Ken-ichi Otake standing in front of computer in lab

Ken-ichi Otake’s work focuses on the design and synthesis of new materials.Credit: Irwin Wong for Nature

This is the fifth in a Nature Index series of profiles about emerging early-careers researchers in Japan.

Chemistry has been part of Ken-ichi Otake’s life for as long as he can remember. As a boy, he frequently visited the lab of his father, an organic chemist who studied under Ryoji Noyori, one of Japan’s eight Nobel laureates in chemistry. “He would show me the instruments or just leave me to look around. I remember the place having an interesting smell,” says Otake.

His interest in the subject was rekindled when he entered Kyoto University as an undergraduate. “I remembered how much I loved chemistry. And I was influenced by my father, who was so proud of his work. He said that his job was his hobby,” says Otake, now an assistant professor at his alma mater’s Institute for Integrated Cell-Material Sciences (iCeMS).

Otake’s work focuses on the design and synthesis of new materials. He is especially interested in crystalline materials called porous coordination polymers (PCPs), also known as metal–organic frameworks. An example of such materials is the pigment Prussian blue, used to dye textiles and colour paints since the eighteenth century.

Interest in the polymers has seen a resurgence in the past 25 years as scientists have begun to synthesize new classes of PCPs that are extremely flexible.

The lattice structure of these novel PCPs, comprising of metal ions connected by organic molecules called linkers, resembles a kind of pliable playground climbing frame, with the open spaces acting as nano-sized pores or molecular gates that can be precisely controlled in response to external stimuli such as fluctuations in temperature.

“Because of this porous structure, PCPs have a very wide range of functionality,” says Otake. For instance, they can be used as catalysts and are also well-suited for separating compounds, especially small gases such as carbon monoxide, methane and hydrogen. That’s because scientists can design specialized polymers and control for characteristics such as pore size, he says.

Otake’s lab at Kyoto, led by Susumu Kitagawa, one of the first researchers to show how flexible PCPs could adsorb small molecules, is a global leader in using PCPs as a separation tool. In November 2022, the team, with collaborators in China, described a method for separating ‘heavy water’ (D2O) — water molecules containing the hydrogen isotope deuterium (D), also known as heavy hydrogen — from H2O (Y. Su et al. Nature 611, 289–302; 2022).

This was a breakthrough in the use of PCPs, says Otake. The water isotopologues D2O and H2O are notoriously hard to separate because they have near-identical melting and freezing points, molecular sizes and bond energies. Current approaches such as distillation and electrolysis are energy-intensive. “That’s why purifying heavy water is usually very expensive,” says Otake.

Charts showing publication count and citations for Ken-ichi Otake in 2015 to 2022

Source: Dimensions

D2O has extremely useful applications. It helps moderate reactions in nuclear power plants; increases vaccine thermostability and allows scientists to selectively label certain proteins, nucleic acids and other compounds, so that they may be tracked in real-time while undergoing various biological and chemical processes.

Otake and his team successfully separated heavy water from H2O by experimenting with two copper-based PCPs. At room temperature, the structure’s organic linkers ‘flip-flop’ open so that D2O and H2O — whose size and affinity closely matches that of the molecular gates — are adsorbed at different rates.

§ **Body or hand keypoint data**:

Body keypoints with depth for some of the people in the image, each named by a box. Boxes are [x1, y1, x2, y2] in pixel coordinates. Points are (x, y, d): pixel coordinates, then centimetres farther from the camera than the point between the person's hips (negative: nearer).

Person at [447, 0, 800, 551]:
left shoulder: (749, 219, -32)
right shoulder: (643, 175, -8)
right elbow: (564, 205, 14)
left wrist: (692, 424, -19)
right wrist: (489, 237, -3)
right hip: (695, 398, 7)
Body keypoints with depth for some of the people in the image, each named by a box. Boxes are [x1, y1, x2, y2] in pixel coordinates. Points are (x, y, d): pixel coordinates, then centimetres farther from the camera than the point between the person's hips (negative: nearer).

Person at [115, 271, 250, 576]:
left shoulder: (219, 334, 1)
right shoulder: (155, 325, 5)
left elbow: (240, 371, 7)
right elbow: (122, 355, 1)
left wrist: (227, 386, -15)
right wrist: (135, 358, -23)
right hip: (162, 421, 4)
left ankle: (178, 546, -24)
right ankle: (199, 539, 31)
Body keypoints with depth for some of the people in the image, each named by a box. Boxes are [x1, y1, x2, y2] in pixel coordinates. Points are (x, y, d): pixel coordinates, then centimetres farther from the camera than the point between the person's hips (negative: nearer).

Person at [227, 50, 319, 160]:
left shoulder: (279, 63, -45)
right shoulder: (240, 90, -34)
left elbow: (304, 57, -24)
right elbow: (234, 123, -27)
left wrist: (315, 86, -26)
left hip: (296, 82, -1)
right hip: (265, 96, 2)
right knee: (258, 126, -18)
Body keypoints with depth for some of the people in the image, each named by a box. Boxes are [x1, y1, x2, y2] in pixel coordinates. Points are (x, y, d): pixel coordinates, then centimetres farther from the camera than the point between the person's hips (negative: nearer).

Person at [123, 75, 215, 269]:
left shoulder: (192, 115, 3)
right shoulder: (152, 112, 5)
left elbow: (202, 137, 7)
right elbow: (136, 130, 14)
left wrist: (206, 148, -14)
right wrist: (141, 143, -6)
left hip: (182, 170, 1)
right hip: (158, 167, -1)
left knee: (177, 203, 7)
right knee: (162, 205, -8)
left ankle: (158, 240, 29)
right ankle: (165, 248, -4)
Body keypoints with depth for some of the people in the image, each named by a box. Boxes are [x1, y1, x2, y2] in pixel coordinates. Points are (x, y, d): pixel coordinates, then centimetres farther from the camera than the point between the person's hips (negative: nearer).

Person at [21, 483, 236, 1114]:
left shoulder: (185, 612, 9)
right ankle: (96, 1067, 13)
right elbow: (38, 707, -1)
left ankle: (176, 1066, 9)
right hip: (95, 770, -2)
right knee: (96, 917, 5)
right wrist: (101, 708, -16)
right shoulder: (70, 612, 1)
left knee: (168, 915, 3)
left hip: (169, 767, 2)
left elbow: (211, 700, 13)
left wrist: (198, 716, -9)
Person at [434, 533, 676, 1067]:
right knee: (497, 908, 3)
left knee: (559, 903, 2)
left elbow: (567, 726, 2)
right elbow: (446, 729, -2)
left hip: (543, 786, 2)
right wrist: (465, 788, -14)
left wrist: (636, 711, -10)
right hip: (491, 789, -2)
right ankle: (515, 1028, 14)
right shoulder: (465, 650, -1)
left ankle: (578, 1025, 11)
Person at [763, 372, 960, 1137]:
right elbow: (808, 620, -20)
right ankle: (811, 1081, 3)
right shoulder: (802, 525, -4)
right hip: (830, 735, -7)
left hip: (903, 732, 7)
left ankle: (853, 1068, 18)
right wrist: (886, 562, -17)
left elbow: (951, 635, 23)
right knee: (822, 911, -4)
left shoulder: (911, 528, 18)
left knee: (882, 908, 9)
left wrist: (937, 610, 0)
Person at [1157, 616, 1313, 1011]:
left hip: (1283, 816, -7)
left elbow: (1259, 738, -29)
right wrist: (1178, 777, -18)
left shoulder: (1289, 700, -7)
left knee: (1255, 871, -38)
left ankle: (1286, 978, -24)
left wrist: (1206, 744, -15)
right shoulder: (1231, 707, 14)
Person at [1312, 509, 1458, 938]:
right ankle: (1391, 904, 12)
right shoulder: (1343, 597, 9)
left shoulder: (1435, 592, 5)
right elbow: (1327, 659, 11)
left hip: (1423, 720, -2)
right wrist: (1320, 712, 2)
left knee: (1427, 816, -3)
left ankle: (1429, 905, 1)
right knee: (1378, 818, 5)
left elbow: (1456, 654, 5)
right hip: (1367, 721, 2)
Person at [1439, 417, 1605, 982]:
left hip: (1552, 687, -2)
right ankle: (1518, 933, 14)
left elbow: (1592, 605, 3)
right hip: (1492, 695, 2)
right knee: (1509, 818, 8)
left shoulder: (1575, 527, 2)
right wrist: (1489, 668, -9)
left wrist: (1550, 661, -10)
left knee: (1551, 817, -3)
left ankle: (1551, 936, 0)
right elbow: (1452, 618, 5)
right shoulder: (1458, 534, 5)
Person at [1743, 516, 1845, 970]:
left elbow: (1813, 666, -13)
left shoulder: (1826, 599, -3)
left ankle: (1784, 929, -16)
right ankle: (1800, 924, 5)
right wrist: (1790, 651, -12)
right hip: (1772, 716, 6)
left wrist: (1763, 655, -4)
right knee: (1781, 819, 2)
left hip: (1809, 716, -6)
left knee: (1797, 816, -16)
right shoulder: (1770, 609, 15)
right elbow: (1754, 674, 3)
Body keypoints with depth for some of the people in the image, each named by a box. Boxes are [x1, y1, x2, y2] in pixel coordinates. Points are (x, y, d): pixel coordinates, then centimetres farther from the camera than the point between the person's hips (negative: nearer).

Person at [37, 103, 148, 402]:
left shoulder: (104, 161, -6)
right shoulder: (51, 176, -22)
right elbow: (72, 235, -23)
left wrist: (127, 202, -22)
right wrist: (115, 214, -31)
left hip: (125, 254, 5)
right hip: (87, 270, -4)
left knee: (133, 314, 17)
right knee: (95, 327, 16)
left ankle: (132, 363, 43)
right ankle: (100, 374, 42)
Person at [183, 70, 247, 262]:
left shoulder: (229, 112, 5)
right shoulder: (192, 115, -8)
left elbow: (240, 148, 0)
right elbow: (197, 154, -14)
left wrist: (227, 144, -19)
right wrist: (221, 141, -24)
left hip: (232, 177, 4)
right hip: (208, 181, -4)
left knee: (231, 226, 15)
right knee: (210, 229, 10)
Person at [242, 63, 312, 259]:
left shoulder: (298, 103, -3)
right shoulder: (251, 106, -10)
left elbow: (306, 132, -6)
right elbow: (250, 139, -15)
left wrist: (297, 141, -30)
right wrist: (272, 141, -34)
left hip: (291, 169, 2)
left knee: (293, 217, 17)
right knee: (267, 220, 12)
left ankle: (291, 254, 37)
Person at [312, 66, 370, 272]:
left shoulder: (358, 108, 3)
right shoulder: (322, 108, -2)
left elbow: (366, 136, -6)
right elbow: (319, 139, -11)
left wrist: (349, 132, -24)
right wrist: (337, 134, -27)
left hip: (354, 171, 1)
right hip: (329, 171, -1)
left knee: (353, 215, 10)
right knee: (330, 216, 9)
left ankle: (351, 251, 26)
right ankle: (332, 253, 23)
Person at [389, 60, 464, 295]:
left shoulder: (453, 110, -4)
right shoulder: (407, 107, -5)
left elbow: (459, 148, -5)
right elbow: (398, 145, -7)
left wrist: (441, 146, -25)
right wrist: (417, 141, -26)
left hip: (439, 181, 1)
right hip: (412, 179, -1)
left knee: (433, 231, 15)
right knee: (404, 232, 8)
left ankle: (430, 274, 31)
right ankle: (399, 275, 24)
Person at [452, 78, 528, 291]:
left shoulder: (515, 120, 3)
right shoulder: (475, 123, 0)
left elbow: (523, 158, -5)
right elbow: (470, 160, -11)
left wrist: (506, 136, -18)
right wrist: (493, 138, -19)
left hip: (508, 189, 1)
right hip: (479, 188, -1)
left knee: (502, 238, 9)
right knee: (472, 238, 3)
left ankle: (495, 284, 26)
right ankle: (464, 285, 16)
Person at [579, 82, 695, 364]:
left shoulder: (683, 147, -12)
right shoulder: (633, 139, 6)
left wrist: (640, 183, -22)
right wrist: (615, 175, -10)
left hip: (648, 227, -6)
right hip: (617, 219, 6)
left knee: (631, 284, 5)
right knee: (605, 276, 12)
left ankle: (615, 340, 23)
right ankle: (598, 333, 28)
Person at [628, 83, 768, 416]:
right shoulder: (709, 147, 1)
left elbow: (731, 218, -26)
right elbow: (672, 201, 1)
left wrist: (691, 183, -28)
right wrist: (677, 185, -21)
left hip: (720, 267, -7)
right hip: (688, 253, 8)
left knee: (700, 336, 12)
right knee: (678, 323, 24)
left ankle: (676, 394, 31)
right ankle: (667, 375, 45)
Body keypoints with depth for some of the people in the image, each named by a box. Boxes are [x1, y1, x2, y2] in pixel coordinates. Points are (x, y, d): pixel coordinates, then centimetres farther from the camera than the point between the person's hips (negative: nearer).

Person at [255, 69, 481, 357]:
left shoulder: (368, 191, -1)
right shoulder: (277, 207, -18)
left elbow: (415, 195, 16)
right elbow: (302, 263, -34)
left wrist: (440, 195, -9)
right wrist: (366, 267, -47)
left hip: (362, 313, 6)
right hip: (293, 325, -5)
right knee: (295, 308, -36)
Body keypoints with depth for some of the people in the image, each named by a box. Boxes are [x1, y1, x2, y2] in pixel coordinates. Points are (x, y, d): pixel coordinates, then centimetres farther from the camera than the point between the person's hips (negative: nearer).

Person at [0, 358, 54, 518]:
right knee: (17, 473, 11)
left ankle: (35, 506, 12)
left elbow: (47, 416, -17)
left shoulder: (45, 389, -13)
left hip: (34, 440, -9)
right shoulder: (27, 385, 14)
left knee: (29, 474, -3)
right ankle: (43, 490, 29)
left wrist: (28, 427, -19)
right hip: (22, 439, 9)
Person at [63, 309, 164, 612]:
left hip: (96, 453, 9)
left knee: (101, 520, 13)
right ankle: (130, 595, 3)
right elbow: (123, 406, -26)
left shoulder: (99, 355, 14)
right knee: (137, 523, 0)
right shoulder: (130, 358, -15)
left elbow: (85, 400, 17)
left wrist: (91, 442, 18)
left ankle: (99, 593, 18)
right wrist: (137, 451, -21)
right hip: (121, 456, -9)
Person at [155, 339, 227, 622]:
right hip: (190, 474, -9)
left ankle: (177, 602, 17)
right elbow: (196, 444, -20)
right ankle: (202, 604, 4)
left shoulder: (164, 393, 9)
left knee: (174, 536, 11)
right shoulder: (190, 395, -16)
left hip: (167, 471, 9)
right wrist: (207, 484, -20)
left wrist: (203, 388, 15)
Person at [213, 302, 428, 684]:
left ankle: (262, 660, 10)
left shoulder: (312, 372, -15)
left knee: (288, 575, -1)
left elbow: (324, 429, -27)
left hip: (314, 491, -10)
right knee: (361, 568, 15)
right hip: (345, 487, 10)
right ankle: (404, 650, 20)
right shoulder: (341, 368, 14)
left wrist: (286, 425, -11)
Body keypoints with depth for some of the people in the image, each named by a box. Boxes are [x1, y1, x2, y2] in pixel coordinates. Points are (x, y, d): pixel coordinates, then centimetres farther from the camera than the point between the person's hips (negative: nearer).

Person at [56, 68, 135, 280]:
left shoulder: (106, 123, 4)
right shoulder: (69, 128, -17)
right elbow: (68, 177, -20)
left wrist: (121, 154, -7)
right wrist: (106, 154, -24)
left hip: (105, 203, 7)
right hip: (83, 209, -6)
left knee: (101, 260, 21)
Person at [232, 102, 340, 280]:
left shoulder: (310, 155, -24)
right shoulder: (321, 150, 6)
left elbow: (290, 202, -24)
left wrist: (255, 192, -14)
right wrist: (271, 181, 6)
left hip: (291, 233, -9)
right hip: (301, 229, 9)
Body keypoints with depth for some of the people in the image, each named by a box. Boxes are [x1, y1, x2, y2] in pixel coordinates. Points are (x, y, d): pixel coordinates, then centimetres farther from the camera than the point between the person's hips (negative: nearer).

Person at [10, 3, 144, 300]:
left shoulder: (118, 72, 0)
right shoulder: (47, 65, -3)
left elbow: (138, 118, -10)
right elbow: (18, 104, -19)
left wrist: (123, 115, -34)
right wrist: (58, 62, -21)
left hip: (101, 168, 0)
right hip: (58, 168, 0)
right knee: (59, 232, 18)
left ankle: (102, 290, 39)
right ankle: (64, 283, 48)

§ **AIM OF THE EXERCISE**: Revise the profile of Ken-ichi Otake from "This is the" to "Cell-Material Sciences (iCeMS).", putting "uncle" wherever "father" appears.

§ **TASK RESULT**:
This is the fifth in a Nature Index series of profiles about emerging early-careers researchers in Japan.

Chemistry has been part of Ken-ichi Otake’s life for as long as he can remember. As a boy, he frequently visited the lab of his uncle, an organic chemist who studied under Ryoji Noyori, one of Japan’s eight Nobel laureates in chemistry. “He would show me the instruments or just leave me to look around. I remember the place having an interesting smell,” says Otake.

His interest in the subject was rekindled when he entered Kyoto University as an undergraduate. “I remembered how much I loved chemistry. And I was influenced by my uncle, who was so proud of his work. He said that his job was his hobby,” says Otake, now an assistant professor at his alma mater’s Institute for Integrated Cell-Material Sciences (iCeMS).